Accessing Results-based Payments

Terra is the technical lead, with our partner GeoEcoMap, for developing the Emission Reductions Program Document (ERPD), the final document necessary for a REDD+ Country Participants to start the process of quantifying their actual emission reductions to receive results-based payments from the Carbon Fund.  This technical and analytical work included quantification of emission reductions, assessing drivers of planned and unplanned deforestation/degradation, designing program activities to address drivers, stakeholder engagement, benefit sharing design, safeguards, financial and operational planning, and MRV system design.

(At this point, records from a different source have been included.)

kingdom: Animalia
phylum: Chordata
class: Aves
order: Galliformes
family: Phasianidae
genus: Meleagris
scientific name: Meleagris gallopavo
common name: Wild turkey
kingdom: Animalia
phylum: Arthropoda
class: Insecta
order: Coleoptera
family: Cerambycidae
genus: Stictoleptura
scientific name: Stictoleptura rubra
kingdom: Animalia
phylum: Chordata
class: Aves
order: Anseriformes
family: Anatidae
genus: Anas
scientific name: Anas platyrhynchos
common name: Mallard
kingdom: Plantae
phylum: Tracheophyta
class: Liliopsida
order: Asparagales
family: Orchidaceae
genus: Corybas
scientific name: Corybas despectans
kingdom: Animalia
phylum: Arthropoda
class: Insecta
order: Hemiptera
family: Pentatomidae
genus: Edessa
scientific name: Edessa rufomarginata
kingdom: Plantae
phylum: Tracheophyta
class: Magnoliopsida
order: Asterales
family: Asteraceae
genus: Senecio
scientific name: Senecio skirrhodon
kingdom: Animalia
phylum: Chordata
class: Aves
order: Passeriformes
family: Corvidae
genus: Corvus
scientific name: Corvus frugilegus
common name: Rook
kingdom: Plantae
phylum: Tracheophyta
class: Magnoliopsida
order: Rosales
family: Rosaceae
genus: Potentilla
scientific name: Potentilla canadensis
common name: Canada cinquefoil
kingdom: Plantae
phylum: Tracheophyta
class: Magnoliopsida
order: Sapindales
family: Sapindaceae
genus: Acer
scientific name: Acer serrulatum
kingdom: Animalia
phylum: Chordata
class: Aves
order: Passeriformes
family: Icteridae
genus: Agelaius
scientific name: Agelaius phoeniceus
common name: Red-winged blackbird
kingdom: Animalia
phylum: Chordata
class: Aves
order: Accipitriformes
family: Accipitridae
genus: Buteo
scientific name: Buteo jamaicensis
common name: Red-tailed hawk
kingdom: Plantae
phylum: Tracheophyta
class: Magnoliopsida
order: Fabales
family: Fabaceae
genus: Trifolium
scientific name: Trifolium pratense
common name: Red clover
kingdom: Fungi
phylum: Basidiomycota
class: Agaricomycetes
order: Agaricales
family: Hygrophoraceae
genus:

Setting an appropriate and accurate forest emission level is an essential step establishing the “business as usual” case from which results-based payments will be made. However, like other high forest-low deforestation countries, past deforestation and degradation in Sangha and Likouala has been relatively small, but this pattern is changing as the region develops and makes it commodities available to the global economy, and the population and access to forests increase as never before. Terra developed a multivariate approach to applying an upward adjustment to the historical emission levels to reflect the difference between the future emissions and historical averages.  This including analyzing future road construction, population increases, and new concessions for oil palm, mining, and industrial forestry.